İhtişamını ve varlığını korusa da kendi gerçek tarihi (ya da hikâyesi mi demeliyiz?) bir gizem olma özelliğini taşımaktadır. Robert Irwin’in Bir Dünya Harikası Elhamra kitabı işte bu gizemin ardına düşmenin getirdiği meyvedir, sarayı perilerin ve masalların diyarı olarak gören, fantastik bir âlemde ele alan oryantalist bakış açısını eleştirmekte, hakikatin peşine düşmektedir.
James Dickie, düşüşten önce Granada’nın bir cennet olduğunu yazmıştır. Bu bazı açılardan doğru olsa da on dördüncü ve on beşinci yüzyıllarda Granada aynı zamanda bir tür cehennemdi ve bu cehennemin en karanlık odalarından bir kısmı Elhamra’da yer alıyordu. Burası cinayet, kölelik, yoksulluk ve korkunun anıtı niteliğindeydi. On dördüncü yüzyılda kölelik bazı yerlerde kalkmış olsa da İspanya’da hala devam ediyordu. Elhamra sarayları acılar ve savaş ganimetleri üzerine inşa edilmişti. Sarayların inşasında Hıristiyan esirler köle olarak çalıştırılıyordu. Elhamra’nın duvarlarına on dördüncü yüzyılda yazılan şu dizeler bu duruma bakışı göstermektedir:
“Esirleri zincire vurdun ve şafak vakti buldu onları
Kapında hizmetkârların olarak saraylarını inşa ederken.”
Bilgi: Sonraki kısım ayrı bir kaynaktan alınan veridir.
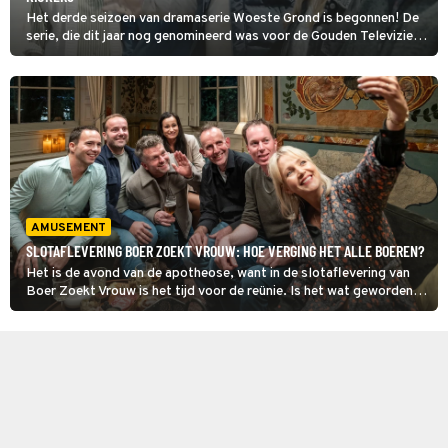
Het derde seizoen van dramaserie Woeste Grond is begonnen! De
serie, die dit jaar nog genomineerd was voor de Gouden Televizier-
Ring, trapt het nieuwe seizoen af met prima kijkcijfers.
AMUSEMENT
SLOTAFLEVERING BOER ZOEKT VROUW: HOE VERGING HET ALLE BOEREN?
Het is de avond van de apotheose, want in de slotaflevering van
Boer Zoekt Vrouw is het tijd voor de reünie. Is het wat geworden
tussen Deedry en Roy? Hoe verging het de andere boeren? De
uitzending zit in elk geval boordevol antwoorden.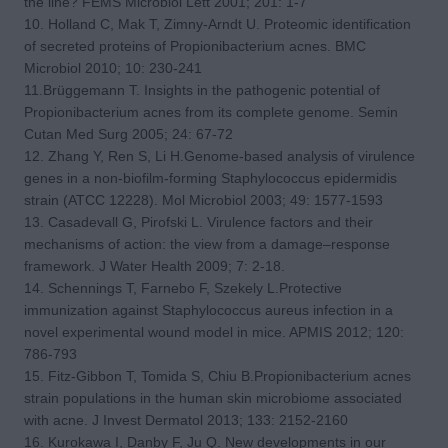
the line? FEMS Microbiol Lett 2001; 201: 1-7
10. Holland C, Mak T, Zimny-Arndt U. Proteomic identification
of secreted proteins of Propionibacterium acnes. BMC
Microbiol 2010; 10: 230-241
11.Brüggemann T. Insights in the pathogenic potential of
Propionibacterium acnes from its complete genome. Semin
Cutan Med Surg 2005; 24: 67-72
12. Zhang Y, Ren S, Li H.Genome-based analysis of virulence
genes in a non-biofilm-forming Staphylococcus epidermidis
strain (ATCC 12228). Mol Microbiol 2003; 49: 1577-1593
13. Casadevall G, Pirofski L. Virulence factors and their
mechanisms of action: the view from a damage–response
framework. J Water Health 2009; 7: 2-18.
14. Schennings T, Farnebo F, Szekely L.Protective
immunization against Staphylococcus aureus infection in a
novel experimental wound model in mice. APMIS 2012; 120:
786-793
15. Fitz-Gibbon T, Tomida S, Chiu B.Propionibacterium acnes
strain populations in the human skin microbiome associated
with acne. J Invest Dermatol 2013; 133: 2152-2160
16. Kurokawa I, Danby F, Ju Q. New developments in our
Bugünden bakıldığında kölelik ve savaş ganimeti kavramları veya olguları zihne ters gelse, rahatsız etse de on dördüncü yüzyılın bir gerçeği ve normaliydi. Savaş ganimeti, her topluluk için savaş hukukunun doğal bir parçasıydı. Kölelerin yapıların inşasında çalıştırılması insanların nezdinde olağan bir durumdu.
Ayrıca bir saray inşa etmek de her devletin ve o devlete mensup milletin gözünde önemli bir mevzuydu. Sarayın görkemli olması devletin görkemli olmasını temsil ediyordu. Görkemli olmayan saray, güçsüz devlet demekti. Hiçbir topluluk da güçsüz bir devletin tebaası olmak veya güçsüz görünen bir devlete mensup olmak istemiyordu.
Bir de mimari sanatla destekleniyordu. Elhamra sarayı sanatsal açıdan oldukça zengindi. Bu zenginlik o topluluğun gelişmişliğini ve devletin topluma nasıl bir hayat tarzı dayattığını gösteriyordu. Dolayısıyla olgular dönemine göre değerlendirilir ve ancak o şekilde doğru sonuca ulaşılır.
Elhamra sarayını okumak bu yüzden önemli. Dönemi ve bugüne gelinen yolları anlamak için. Irwın’in irdeleyerek ortaya koyduğu çalışma müthiş bir panorama çizmekte. Müslümanların tarihi öğrenmek boynumuzun borcu.